At what frequencies do the two signals behave like a single, coordinated system?” High annual coherence is expected (shared seasons). High synoptic coherence reveals that the cities are coupled by large-scale weather systems that propagate between them. Low high-frequency coherence reflects local independence. Together, these tell us the dominant physical mechanisms linking the two sites.

1.6.2.4. Synthesis: Lag and Coherence#

The cross‑correlation and coherence results answer complementary questions in a compact way:

Aspect

Question

Answer from Data

Timing (Time Domain)

How many days does Calgary lead Columbia?

≈2 days (CCF peak at \(\tau = +2\))

Correlation strength (Time Domain)

How strong is the link at that lag?

\(r \approx 0.83\) (higher than lag 0)

Seasonal linkage (Frequency Domain)

Are annual cycles shared?

Yes, coherence ≈ 1 at 1/365 cycles/day

Synoptic linkage (Frequency Domain)

Are 3–7 day systems shared?

Yes, coherence stays elevated near 1/7 cycles/day

Local variability (Frequency Domain)

Are sub‑3‑day fluctuations shared?

Mostly no, coherence drops at high frequencies

Notes

  1. Why do we need both analyses?
    Cross-correlation reveals when one location predicts another (the 2-day lead); coherence reveals which timescales matter (synoptic systems dominate, not just annual seasonality).

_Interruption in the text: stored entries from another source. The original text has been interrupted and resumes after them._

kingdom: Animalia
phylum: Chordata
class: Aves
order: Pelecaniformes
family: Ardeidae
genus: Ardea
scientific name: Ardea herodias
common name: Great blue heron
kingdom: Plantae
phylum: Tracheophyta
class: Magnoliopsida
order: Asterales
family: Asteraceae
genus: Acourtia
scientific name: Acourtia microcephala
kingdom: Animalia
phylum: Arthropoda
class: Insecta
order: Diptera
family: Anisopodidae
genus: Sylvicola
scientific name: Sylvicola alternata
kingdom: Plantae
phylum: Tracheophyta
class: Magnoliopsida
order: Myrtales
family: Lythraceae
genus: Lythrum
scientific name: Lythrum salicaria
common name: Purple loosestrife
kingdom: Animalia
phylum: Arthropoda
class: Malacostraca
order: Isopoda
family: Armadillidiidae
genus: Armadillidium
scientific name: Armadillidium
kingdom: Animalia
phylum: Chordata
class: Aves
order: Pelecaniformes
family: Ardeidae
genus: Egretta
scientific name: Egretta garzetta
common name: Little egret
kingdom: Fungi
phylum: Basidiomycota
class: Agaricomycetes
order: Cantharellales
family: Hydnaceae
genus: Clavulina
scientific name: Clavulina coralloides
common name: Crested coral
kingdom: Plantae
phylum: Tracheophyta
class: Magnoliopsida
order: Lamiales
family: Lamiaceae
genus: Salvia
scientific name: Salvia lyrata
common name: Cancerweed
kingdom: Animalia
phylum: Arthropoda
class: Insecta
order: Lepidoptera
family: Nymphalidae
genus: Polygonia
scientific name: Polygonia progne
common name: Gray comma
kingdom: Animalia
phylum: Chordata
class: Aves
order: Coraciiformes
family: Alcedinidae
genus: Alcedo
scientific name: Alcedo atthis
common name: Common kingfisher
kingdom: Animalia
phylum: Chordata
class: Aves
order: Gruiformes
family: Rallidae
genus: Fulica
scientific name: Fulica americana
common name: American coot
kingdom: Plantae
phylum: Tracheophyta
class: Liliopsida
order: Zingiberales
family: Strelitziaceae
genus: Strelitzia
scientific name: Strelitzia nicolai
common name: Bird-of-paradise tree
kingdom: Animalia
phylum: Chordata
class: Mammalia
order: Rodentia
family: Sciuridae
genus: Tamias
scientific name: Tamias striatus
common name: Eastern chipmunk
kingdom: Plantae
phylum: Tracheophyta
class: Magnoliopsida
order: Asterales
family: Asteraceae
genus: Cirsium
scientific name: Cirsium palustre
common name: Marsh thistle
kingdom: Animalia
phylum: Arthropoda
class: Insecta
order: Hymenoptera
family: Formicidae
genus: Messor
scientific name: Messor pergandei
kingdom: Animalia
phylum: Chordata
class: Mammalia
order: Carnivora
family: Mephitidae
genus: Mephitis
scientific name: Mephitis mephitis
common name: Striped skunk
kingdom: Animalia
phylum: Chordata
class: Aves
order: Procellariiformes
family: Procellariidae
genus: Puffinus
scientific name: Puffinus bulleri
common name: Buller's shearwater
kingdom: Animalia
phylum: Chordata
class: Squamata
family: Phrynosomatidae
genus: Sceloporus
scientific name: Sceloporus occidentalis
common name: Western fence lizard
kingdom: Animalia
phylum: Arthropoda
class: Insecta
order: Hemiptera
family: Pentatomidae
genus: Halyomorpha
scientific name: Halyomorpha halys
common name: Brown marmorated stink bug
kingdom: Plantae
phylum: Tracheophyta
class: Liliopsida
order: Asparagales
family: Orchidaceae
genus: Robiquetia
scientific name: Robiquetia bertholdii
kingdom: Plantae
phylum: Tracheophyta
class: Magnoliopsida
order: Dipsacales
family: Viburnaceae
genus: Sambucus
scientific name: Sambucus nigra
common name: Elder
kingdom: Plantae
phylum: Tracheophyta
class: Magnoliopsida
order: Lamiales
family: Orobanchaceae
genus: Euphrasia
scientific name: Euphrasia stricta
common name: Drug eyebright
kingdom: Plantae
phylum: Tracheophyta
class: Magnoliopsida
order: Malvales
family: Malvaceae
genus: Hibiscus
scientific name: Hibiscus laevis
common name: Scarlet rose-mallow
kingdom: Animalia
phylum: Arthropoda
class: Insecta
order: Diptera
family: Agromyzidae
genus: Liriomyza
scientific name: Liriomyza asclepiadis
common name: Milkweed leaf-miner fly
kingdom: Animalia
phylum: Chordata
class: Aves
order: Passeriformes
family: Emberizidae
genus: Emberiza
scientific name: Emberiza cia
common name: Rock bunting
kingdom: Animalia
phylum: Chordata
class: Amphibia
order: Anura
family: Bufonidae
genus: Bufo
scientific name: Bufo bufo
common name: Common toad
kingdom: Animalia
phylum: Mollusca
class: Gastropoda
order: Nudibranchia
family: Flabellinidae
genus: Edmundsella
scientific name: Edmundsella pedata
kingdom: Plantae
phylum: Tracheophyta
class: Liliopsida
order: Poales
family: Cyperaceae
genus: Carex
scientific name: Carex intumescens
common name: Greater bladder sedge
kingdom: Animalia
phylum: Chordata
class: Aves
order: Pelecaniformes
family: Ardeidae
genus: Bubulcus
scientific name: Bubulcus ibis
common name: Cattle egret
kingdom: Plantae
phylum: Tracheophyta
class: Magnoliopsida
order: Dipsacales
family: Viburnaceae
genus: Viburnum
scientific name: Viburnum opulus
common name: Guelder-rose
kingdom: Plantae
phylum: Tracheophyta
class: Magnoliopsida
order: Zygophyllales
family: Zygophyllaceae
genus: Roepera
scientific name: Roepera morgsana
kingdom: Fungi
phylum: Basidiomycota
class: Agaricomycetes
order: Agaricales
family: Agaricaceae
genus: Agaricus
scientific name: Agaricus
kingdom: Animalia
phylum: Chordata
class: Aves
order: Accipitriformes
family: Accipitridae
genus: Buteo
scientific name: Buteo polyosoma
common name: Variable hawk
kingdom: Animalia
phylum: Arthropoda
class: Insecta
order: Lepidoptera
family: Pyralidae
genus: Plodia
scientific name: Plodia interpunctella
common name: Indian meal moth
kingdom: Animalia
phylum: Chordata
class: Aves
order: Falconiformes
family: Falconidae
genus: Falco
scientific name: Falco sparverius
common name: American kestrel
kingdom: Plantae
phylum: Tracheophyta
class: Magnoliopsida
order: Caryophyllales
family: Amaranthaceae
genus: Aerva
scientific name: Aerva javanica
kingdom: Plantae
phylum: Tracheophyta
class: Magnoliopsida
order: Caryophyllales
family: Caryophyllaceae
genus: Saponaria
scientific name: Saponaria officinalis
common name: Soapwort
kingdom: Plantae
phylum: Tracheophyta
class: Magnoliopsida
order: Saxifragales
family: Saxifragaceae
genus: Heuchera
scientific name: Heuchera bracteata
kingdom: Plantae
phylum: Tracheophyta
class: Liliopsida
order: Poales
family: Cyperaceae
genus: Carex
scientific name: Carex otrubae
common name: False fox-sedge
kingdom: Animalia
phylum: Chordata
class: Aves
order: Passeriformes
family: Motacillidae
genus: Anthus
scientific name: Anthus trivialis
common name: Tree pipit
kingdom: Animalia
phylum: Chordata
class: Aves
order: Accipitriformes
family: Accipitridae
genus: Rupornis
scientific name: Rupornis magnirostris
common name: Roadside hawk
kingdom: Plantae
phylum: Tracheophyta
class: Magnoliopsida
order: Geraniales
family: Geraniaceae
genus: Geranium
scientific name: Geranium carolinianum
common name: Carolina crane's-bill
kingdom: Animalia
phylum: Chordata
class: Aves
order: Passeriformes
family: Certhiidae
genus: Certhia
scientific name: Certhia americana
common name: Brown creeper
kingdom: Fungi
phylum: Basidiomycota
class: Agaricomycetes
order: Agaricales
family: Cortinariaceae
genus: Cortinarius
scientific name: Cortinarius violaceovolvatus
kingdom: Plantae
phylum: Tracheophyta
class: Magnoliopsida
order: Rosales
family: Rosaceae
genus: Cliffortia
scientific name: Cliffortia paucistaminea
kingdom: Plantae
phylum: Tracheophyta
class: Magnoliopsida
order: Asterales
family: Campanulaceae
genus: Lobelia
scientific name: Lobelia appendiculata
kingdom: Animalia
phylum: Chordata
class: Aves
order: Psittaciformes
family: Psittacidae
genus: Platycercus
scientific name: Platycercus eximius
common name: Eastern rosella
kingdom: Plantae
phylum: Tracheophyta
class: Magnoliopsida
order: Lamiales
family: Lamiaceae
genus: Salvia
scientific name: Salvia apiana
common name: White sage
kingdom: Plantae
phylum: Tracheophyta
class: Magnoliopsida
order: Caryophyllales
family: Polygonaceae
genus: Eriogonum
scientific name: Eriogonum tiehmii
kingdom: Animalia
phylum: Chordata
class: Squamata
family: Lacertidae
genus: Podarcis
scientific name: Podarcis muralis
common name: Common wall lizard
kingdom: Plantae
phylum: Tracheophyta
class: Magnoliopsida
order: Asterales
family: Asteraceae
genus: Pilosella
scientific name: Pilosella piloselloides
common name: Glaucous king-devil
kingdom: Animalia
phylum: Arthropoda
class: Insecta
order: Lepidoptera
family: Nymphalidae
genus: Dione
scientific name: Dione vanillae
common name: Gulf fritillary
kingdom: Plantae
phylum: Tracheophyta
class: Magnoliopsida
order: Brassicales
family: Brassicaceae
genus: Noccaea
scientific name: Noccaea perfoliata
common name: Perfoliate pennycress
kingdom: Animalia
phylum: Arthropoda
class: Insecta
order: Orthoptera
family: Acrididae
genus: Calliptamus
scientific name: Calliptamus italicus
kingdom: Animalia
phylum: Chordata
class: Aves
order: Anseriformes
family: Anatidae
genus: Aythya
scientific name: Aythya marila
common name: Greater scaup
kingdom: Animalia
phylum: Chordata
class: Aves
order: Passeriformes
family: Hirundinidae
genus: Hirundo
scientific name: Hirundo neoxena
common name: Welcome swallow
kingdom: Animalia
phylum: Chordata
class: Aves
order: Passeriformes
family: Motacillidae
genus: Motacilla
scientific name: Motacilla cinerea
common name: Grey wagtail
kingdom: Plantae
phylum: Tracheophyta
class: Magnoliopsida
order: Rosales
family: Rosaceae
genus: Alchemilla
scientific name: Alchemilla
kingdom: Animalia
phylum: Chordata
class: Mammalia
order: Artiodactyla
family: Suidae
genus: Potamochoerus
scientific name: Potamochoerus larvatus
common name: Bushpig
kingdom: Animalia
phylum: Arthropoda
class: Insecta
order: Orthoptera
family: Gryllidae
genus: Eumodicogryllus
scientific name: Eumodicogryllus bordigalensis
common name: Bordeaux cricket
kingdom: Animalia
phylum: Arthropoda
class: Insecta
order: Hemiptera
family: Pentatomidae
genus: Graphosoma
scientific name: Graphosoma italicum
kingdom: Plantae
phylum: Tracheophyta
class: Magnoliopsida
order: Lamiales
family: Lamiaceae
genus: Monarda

Together, they expose the mechanisms linking the two cities: large-scale weather systems propagating eastward at ~1,000 km/2 days, while local boundary-layer processes remain independent.

  2. Note on Practical Use: In operations, knowing that Calgary temperature anomalies lead Columbia by ~2 days allows meteorologists to use Calgary observations to improve short-range forecasts for Columbia. However, the imperfect correlation (0.83, not 1.0) reflects real variability in propagation speed and system intensity—a useful reminder that statistical relationships never replace physical reasoning.